Meredith Willson’s the Music Man is a nostalgic look back to the Iowa of his boyhood in 1912. The IU Opera Theater’s production salutes his vison with a Sepia Post Card from River City as the curtain and a wonderfully evocative stage and costume setting.
Meredith Wilson has written that when he began The Music Man he had a trunk full of songs and he thought stitching them together into a musical would be easy. He later wrote that almost none of them made it into the show. The memorable music that he did create is full of little delights. Especially for fans Broadway counterpoint “Lida rose” and “Will I Ever Tell You” are first sung separately and then together. “Pickalittle” and “Good Night Ladies” also appear as single numbers and then in combination. Later “Good Night My Someone” in waltz time uses the march tune “Seventy-six Trombones.”
Set designer Steve Kemp has a history of varied designs for the IU Opera Theater with Madama Butterfly, Oklahoma!, and Dead Man Walking. For The Music Man he’s come up some very inventive solutions that strongly serve the period quality of his vision. There are no colorful projections or intricate rotating sets. A simple podium and folding chairs serve for one public location. A painted curtain with a rolling front porch work for the home of the town’s librarian.

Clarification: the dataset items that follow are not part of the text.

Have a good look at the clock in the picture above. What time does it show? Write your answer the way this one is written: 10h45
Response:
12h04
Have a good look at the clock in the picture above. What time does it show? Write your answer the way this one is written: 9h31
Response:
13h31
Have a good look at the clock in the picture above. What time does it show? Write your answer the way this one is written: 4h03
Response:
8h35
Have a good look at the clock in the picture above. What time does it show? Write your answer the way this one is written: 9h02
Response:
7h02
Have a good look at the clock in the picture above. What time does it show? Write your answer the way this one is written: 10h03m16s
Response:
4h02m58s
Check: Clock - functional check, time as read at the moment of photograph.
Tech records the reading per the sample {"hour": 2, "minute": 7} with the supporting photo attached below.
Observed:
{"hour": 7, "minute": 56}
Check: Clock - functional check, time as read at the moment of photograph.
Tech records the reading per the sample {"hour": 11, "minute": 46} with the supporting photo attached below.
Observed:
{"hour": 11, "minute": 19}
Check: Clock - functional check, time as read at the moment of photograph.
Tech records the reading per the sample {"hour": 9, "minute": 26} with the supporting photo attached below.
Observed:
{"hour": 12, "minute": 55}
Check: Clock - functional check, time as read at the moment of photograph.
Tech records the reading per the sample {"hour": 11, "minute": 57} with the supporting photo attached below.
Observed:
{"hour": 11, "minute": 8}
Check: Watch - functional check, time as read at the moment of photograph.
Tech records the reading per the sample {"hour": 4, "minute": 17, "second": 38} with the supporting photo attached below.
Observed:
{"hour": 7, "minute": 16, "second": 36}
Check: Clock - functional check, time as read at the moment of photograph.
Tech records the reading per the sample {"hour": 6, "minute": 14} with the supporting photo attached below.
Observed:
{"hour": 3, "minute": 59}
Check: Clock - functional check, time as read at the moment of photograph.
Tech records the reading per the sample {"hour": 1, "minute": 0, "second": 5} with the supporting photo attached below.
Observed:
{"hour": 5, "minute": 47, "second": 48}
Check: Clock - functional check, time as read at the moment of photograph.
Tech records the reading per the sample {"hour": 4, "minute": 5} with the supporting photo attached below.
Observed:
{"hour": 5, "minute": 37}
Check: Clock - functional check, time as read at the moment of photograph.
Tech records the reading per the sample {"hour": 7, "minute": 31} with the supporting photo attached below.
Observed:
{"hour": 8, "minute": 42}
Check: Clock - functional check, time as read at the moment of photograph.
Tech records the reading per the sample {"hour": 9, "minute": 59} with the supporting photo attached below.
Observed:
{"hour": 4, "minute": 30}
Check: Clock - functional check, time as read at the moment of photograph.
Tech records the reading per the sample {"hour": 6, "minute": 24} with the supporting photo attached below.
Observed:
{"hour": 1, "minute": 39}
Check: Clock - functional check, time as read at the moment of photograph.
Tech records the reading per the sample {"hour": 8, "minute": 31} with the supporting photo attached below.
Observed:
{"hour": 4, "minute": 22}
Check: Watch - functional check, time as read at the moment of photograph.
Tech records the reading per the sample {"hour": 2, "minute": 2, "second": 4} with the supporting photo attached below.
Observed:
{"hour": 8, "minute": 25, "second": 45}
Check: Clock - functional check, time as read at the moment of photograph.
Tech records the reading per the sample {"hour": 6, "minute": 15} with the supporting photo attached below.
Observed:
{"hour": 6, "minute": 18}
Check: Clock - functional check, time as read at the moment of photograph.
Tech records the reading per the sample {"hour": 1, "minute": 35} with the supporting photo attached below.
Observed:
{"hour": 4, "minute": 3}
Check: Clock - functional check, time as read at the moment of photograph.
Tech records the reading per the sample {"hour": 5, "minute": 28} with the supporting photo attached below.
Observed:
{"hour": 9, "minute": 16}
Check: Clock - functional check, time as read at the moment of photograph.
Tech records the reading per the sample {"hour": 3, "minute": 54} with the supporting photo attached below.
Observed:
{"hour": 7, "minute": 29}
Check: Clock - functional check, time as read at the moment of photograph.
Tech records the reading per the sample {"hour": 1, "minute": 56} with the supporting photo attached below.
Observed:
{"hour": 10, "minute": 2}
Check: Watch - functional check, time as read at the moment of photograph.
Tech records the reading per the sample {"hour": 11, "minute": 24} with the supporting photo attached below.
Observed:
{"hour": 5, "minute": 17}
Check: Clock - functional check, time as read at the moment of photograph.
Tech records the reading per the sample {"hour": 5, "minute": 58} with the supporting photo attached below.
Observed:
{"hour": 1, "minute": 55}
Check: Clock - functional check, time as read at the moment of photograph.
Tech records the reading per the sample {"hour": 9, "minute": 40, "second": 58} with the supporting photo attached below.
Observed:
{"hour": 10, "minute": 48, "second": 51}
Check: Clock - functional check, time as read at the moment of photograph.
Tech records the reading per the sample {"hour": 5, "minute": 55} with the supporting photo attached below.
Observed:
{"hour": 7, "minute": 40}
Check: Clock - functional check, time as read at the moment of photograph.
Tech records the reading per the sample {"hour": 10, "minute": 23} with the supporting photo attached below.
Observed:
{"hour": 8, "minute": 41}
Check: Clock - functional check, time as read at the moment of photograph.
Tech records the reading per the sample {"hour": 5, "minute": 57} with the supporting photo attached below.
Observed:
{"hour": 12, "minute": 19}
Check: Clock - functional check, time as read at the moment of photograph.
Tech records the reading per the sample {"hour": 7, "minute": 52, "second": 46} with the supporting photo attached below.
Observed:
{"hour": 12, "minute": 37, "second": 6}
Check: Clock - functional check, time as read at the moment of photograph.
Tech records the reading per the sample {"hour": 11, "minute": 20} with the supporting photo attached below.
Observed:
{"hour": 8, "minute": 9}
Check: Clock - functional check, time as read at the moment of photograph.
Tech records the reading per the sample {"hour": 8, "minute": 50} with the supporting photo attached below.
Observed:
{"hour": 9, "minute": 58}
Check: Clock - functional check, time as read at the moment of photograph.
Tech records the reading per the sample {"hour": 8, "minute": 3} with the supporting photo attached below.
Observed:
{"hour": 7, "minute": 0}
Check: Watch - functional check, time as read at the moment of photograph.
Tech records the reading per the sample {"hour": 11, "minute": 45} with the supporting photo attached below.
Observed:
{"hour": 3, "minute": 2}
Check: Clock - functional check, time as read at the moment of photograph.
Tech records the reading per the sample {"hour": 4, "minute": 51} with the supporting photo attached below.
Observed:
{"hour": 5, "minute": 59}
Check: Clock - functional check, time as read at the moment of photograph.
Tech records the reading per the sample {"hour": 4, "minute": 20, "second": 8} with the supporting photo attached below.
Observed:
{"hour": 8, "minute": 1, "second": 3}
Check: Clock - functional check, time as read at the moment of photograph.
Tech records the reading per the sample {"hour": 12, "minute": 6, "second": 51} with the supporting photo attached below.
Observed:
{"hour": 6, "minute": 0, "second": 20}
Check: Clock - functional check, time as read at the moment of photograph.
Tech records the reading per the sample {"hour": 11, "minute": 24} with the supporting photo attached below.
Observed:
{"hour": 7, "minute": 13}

Costume Designer Linda Pisano seconds Kemp’s designs with costumes for The Music Man that look as if they could come right out of the catalogues and picture magazines from the 1912 of the show. They’re functional, stylish and wonderfully varied.
Vincent Liotta, long time IU faculty member, director and historian of American musicals has returned to IU. His masterful staging nicely exploits that different parts of the stage and each character seems fully invested in his or her part of the action. Special mention should be made of his graceful handling of the children’s chorus for the important big scenes.
The choreography is by Sarah Hairston. In a couple of scenes with the whole company there’s simply more music than the dancing can support effectively, but the ballet with Harold Hill, Marianne and the students in the library drew solid applause.
Saturday night Luke Robinson was graceful as the music man himself, Professor Harold Hill. Chad Singer was the professor former co-conspirator, Marcellus. Virginia Mims was a knockout as Marian the librarian. Lindsey Allen was effective as Marian’s mother Mrs. Paroo and Callum Miles drew applause for his “Gary Indiana.” One of the special pleasures of this production of The Music Man is The Jordan Crossing Quartet. Four very experienced singers with more than a little stage presence.
Frequent guest Constantine Kitospoulos conducted. Hearing Meredith Wilson’s score with a full orchestra that includes both broad harmonies, the lyrical elements and the generous attention to percussion is a rich delight.
IU Opera Theater’s production of Meredith Willson’s The Music Man has final performances this Friday and Saturday in the Musical Arts Center. While you’re there you can pick up a new booklet listing the upcoming 2017/18 Opera Ballet Season.